Finnish towns, however, remain compact, dynamic and modern. The contorted glacial coast makes for some spectacular natural harbours and cities such as Helsinki manage to be hip and stylish without feeling rushed. The towns are also notable for their saunas – the country has 1.6 million of them and they have become something of a cultural icon.

The Failed States index makes Finland the second most stable country in the world and its export-oriented economy is based on a strong and sustainable manufacturing base. The reliance on foreign trade however has made Finland vulnerable to global economic developments and the 2008 financial crisis hit the country worse than many other OECD nations.

Finns are an extremely efficient people to whom business is business and not much else. Extensive relationships are not required for deals and they are happy to communicate over distance, by phone, email or other. Blunt speaking is the norm and professional differences are not viewed as personal attacks.

Getting there

Most international flights go to Helsinki; some regional routes go to Tampere, Turku, Oulu, Vaasa and Rovaniemi. Baltic ferries from other Scandinavian countries and northern Europe are comfortable and frequent. The European bus and train network provides connections across the continent.

Getting around

Trains are best for long distance routes, though there is an extensive (but expensive) domestic air network. Buses are good for regional travel. To really explore, however, you’ll probably need a car. Car rental is expensive but driving is hassle-free.

Local information

Language(s): Finnish, Swedish

Time: UTC+2

Climate: Continental. Warm summers, cold winters, moderate rainfall throughout year. Temperature: Max 22°C (July), Min -10°C (February). Rainfall: Max 70mm (October), Min 35mm (March)

Currency: Euro

Business etiquette: Greet with a handshake and repeat your full name while doing so. Wear dark coloured suits. There is little small talk in meetings but you may be invited to a restaurant or sauna after hours. Send short biographies of your team before the first meeting. Verbal agreements should be honoured or you risk damaging your reputation.

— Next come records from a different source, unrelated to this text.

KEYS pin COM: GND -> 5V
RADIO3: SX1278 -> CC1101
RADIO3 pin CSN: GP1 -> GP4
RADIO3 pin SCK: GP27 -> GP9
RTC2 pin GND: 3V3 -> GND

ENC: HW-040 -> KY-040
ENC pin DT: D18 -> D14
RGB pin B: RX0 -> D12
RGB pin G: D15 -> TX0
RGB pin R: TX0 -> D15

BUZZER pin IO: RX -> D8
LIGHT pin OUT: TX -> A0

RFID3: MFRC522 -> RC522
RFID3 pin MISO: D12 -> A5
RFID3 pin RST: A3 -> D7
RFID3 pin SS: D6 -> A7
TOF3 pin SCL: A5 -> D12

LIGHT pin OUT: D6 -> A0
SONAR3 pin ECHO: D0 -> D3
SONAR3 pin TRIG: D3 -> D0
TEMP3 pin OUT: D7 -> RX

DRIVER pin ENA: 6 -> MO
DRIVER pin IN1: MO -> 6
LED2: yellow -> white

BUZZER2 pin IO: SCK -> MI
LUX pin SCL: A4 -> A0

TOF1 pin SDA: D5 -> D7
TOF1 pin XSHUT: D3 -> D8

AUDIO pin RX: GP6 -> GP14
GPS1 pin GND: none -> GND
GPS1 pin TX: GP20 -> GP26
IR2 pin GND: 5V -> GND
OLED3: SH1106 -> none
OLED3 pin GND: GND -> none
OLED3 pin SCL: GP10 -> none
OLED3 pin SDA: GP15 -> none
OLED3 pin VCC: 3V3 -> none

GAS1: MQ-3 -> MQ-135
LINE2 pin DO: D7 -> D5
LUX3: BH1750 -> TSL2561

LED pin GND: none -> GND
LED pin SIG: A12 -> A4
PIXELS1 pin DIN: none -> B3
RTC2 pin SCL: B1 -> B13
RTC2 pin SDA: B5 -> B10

Tipping: Tips are not expected.

Duty free: 200 cigarettes or 50 cigars or 250g of tobacco; 2l alcohol below 22 percent or 1l alcohol above 22 prcent; 2l sparkling wine; 16l beer; 50g perfume; 250ml eau de toilette; 100g tea; 500g coffee

Safety: Incidence of crime is low.

Laws: Zero tolerance for drink-driving. Possession of even small amounts of drugs may incur heavy fines or imprisonment.

Healthcare: Vaccination for tetanus required. Excellent medical facilities available, European citizens get free healthcare with an EHIC card. Non-EU may be charged and should have health insurance.